My mom and I went hiking yesterday to Snow Lake near Snoqualamie Pass. Sylvia was there in the last wildflowers of summer.
Sylvia was born in August and it is now September. Which means I could now say my daughter died last month. Fall is rolling in, my favorite season, but she was born more in the summer. So she died in a different season. My birthday is coming up, but she died when I was 29, not 30. Time is moving on even though I feel completely paralyzed, trying to hold on to the ‘nearness’ of her being here…last month, last season, last year. Time is different now for us. It moves painfully, shockingly slow. I have never seen a new mom post pictures with a caption of, ‘Wow my baby is 3 months old! This has been the longest 3 months of my life! Time has just drug by!’ It is usually the complete opposite with begs and pleads for time to slow down and their baby to stay a baby forever, to stop growing and to preserve moments. Time flies for them. I always get the idea that if you ask a mom about the concept of time in relation to their growing children, their answer would be relating it to a fast forward, but only in hind sight. One day they look at their toddler…and realize they have a toddler.

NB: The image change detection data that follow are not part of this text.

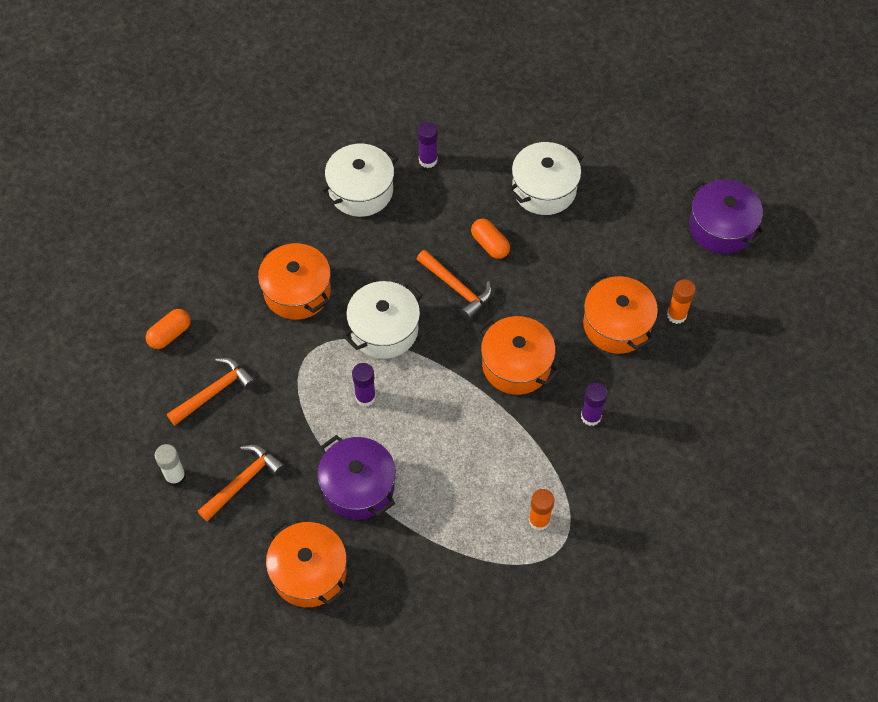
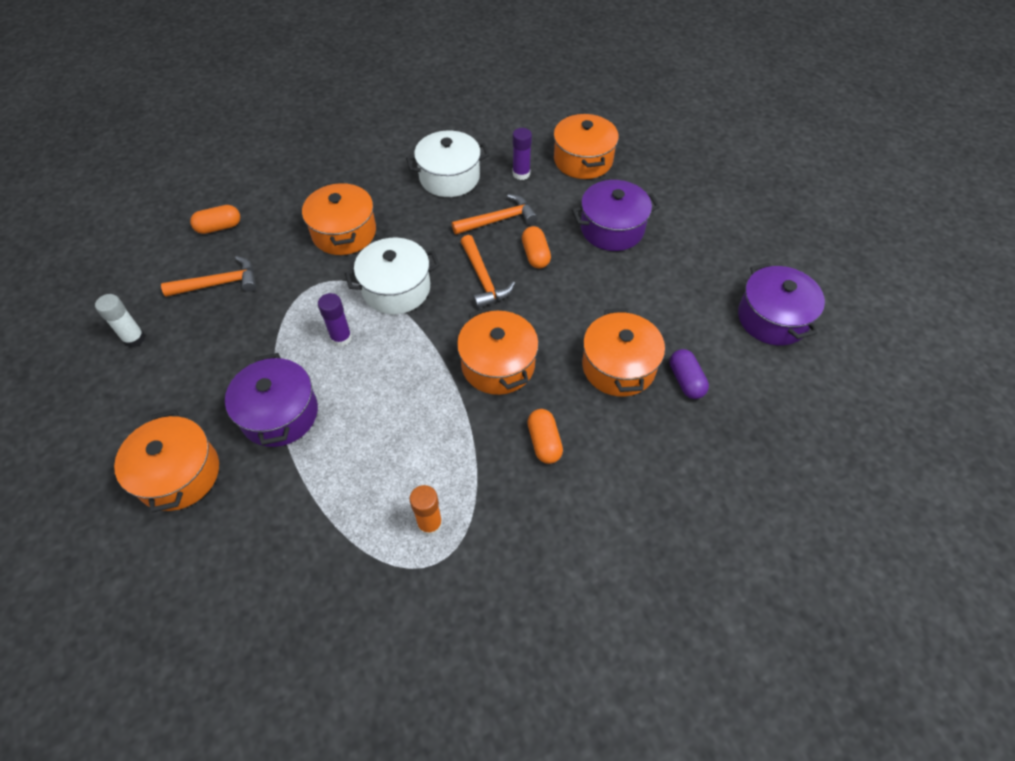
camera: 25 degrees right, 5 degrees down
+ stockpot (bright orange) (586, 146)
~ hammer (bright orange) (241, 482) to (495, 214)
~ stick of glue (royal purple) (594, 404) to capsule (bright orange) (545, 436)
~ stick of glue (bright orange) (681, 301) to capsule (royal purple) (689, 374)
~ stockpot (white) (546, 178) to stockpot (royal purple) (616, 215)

Our time is slow. My days drag, weeks take forever and this five weeks has been the longest of my life. It’s only been five weeks. I keep having to remind myself. Five weeks. Five weeks. Five. Weeks. I mentioned in an earlier post that I related our lives after Sylvia’s death to being diagnosed with a terminal illness. This terminal illness, however, allows you to live as long as you normally would, but everything you do, for every second of your day, you will be thinking about it, you will be consumed by it, you will grieve about it, you will fear it, you will have flash backs that debilitate you and you will feel an emptiness that is unimaginable. You can function, but only on a level that the chaos and sadness that is constantly pounding in your head allows. But! You also will remember the happiness, cling to the memories and pray you can find joy again. Your lows are to a depth that only those with the same diagnosis can relate and your highs will never be as high, or not without pangs of sadness. But this disease won’t kill you, it just is there, exhausting you mentally, physically and emotionally. Every, single, second until you die, just as you normally would have, except you are not the same.

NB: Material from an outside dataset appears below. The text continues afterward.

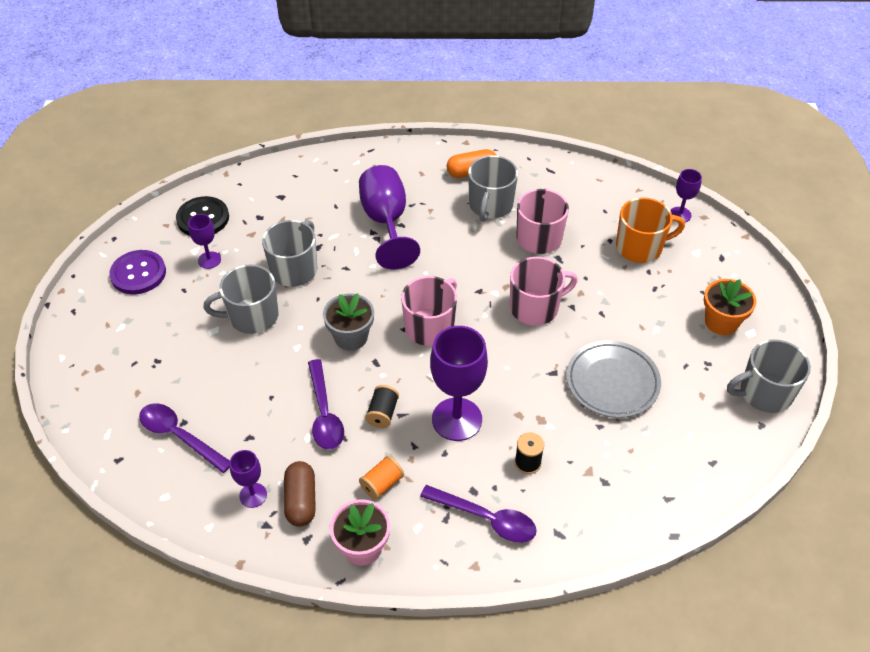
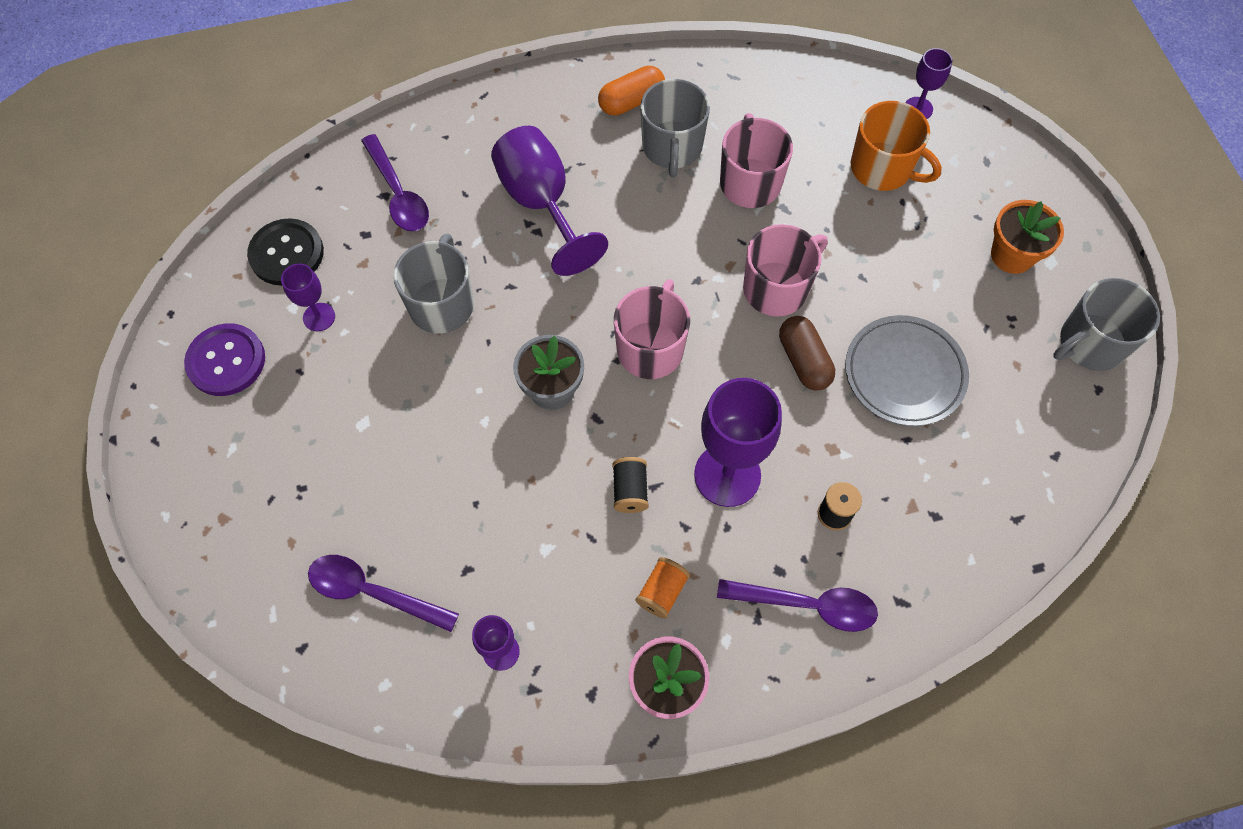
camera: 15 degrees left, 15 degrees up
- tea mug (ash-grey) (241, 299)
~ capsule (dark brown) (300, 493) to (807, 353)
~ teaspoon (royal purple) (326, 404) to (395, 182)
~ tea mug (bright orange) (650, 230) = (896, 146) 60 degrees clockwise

That is the closest I can come in a feeble writing attempt to create an analogy of life after your child dies.
I have come up with lots of analogies, attempts at an explanation of my thoughts and emotions that I thought originally were to help others understand. I realize now that these comparisons, metaphors and phrases are really just to try and help my very analytical brain understand what still seems totally and completely unreal. I keep talking and stumbling and processing and crumbling and writing and crying to create some connection in my head that this is my life, for the rest of my life. It has been five weeks. I will live the rest of my life like this. As I have quoted before, this pain is not a burden. Perhaps hourly I thank Sylvia for her life, her love and her legacy. We are so thankful, grateful and honored to be her parents.
It’s fall now, little girl. You would have loved it.